Categories: Industry News, Pagabo News
At a time when the framework market is more competitive than ever, it can be tempting for public sector organisations to shop around for one that ostensibly gives the lowest cost and – in their view - best ‘value for money’.
However, Jason Stapley, Chief Procurement Officer here at Pagabo, warns that while this may seem a prudent approach in a difficult financial environment, pitting frameworks against each other is like comparing apples to oranges.
Frameworks have long provided a mutually beneficial for clients and suppliers alike, and the flexibility, variety and competition that they provide have been huge drivers for sustained growth in the market in recent years.
While this exponential growth can create healthy competition – something that is always good providing it is driving up overall standards - it can create a mindset for clients where they play various frameworks off against each other to see where the best offer lies.
There is nothing wrong with public sector organisations taking an approach where they assess the broad market of frameworks available and make an informed decision – the reality is that every penny saved on procurement is another one to reinvest in the project itself.
However, the danger of a surface-level comparison is that it doesn’t give due credence to the complexities of the respective frameworks, and may end up costing the client in the long run.
At Pagabo, we often find organisations coming to us requesting information on a relevant framework, with the caveat that they are also looking at other providers for the purposes of comparison.
The crux of the issue with that approach is that no two frameworks are exactly the same.
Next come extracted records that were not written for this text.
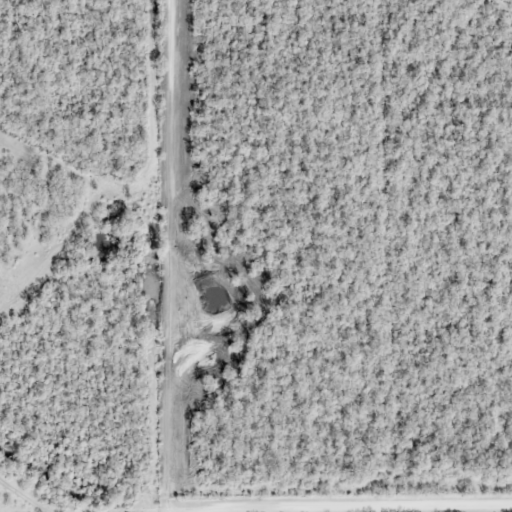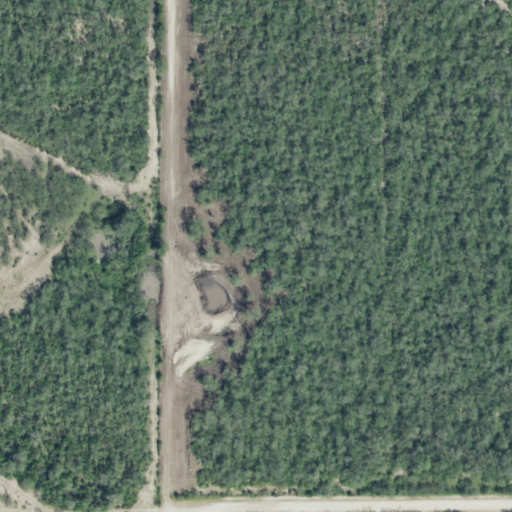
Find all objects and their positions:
road: (346, 504)
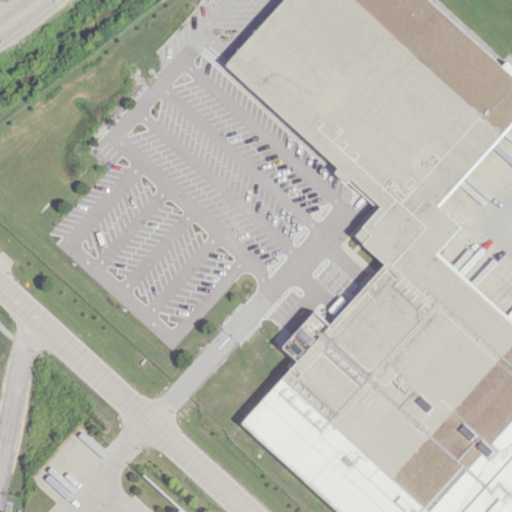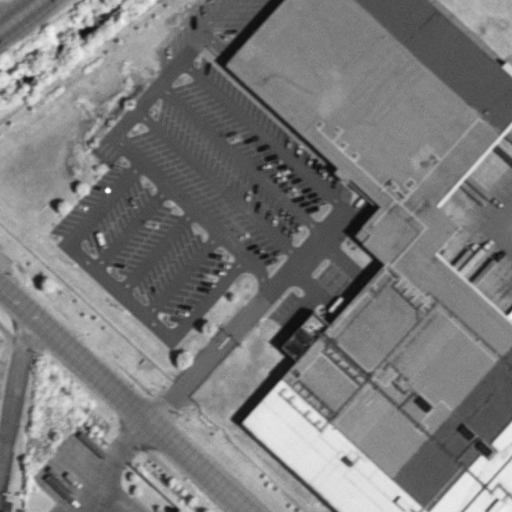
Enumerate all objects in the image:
road: (20, 14)
road: (31, 23)
road: (149, 98)
road: (303, 171)
road: (109, 204)
road: (194, 211)
road: (132, 226)
road: (156, 250)
building: (392, 261)
road: (180, 273)
road: (122, 292)
road: (207, 300)
road: (11, 335)
road: (74, 352)
road: (211, 354)
road: (13, 399)
road: (106, 466)
road: (199, 466)
building: (178, 511)
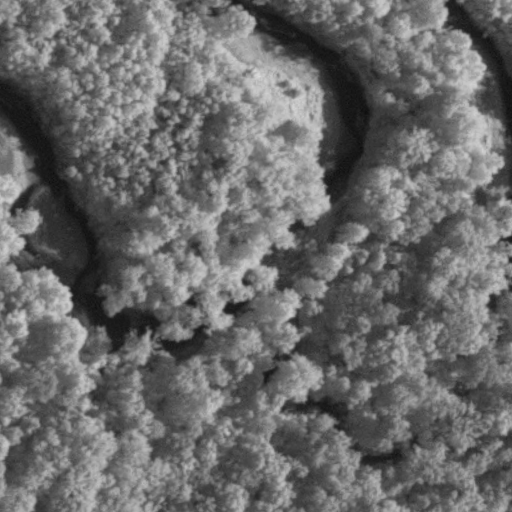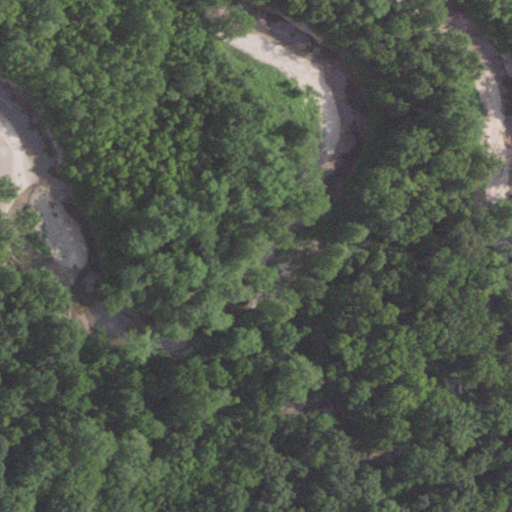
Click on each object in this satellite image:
river: (303, 73)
Each provider – and therefore, each individual framework – will be structured differently in its terms of reference and where the risk lies at different stages in the process.
The other area in which comparison is particularly futile is with fees. It is the easiest thing in the world for organisations to take a rudimentary look at fees on frameworks and simply plump for the lowest, but the reality is that providers structure their fees in entirely different ways.
Many framework providers will eschew a standard cost and claim to be “no fee”, but what that typically means is that they will cover that amount in the overhead and profit percentages they charge, meaning the client is in no better position than they would be with an up-front fee.
Another key area in which comparison can be challenging is the service that is offered by framework providers themselves, and the subsequent added value for money this can provide.
The ongoing expansion of the market means that there are ever-increasing numbers of providers out there that simply act as procurement portals, pushing out frameworks with little consideration for market need and without the added support for clients during the process.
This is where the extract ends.